* [How to complete this task] In the records below, give the stretch from the line containing "#### Şifreleme" through the line containing "fois, voulez-vous ?" again with "Python" replaced by "Rust" and everything else unchanged. Return only those lines.

* [Supplied information]

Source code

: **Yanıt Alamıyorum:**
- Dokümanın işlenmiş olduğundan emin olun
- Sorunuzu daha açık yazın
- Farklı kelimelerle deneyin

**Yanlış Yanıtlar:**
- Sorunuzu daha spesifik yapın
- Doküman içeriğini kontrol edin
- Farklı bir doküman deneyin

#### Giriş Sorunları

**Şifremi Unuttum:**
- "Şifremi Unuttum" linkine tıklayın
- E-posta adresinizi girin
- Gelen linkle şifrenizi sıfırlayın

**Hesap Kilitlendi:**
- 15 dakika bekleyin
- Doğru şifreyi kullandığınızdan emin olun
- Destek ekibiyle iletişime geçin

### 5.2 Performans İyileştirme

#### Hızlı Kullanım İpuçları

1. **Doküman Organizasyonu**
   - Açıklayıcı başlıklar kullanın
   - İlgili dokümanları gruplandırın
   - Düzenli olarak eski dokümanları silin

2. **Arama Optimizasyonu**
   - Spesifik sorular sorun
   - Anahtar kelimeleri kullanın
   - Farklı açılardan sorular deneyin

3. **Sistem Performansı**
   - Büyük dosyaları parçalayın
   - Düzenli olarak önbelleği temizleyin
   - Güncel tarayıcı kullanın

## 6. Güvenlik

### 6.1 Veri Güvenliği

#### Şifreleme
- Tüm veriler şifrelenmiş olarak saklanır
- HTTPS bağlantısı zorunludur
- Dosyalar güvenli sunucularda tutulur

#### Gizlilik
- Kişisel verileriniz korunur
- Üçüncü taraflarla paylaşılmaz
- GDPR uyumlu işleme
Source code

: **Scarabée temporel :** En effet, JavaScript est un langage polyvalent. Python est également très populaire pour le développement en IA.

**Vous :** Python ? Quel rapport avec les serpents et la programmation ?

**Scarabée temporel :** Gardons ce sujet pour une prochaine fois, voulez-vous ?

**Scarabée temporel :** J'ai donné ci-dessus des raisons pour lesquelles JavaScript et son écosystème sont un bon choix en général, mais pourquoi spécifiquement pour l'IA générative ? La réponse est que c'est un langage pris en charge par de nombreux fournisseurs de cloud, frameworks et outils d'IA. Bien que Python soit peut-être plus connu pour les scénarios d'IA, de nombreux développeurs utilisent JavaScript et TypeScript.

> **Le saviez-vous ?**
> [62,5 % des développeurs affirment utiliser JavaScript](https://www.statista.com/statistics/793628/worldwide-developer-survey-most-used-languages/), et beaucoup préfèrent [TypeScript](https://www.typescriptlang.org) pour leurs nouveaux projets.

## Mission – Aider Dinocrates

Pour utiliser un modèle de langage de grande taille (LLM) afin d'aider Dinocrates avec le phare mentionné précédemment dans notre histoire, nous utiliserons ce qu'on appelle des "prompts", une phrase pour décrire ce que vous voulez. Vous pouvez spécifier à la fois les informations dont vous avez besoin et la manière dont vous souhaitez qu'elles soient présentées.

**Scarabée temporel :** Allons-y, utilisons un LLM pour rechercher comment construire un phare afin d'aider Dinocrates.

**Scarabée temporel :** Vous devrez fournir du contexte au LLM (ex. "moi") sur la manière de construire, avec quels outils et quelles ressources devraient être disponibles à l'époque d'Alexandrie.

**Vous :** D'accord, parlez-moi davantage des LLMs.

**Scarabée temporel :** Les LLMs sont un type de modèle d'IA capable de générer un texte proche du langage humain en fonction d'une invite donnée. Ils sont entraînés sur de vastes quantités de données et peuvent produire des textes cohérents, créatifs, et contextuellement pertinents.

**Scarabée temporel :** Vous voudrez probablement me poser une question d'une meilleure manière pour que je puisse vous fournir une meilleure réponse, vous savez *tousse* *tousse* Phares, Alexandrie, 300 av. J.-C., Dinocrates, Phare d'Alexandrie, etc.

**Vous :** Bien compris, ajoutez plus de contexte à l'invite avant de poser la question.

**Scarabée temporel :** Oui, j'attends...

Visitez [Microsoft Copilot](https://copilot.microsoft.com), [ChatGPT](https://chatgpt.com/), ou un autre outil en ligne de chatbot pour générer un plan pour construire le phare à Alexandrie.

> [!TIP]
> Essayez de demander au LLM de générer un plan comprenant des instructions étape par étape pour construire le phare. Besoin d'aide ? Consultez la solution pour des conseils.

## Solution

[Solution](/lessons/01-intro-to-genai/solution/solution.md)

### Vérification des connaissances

* [Response area]
#### Şifreleme
- Tüm veriler şifrelenmiş olarak saklanır
- HTTPS bağlantısı zorunludur
- Dosyalar güvenli sunucularda tutulur

#### Gizlilik
- Kişisel verileriniz korunur
- Üçüncü taraflarla paylaşılmaz
- GDPR uyumlu işleme
Source code

: **Scarabée temporel :** En effet, JavaScript est un langage polyvalent. Rust est également très populaire pour le développement en IA.

**Vous :** Rust ? Quel rapport avec les serpents et la programmation ?

**Scarabée temporel :** Gardons ce sujet pour une prochaine fois, voulez-vous ?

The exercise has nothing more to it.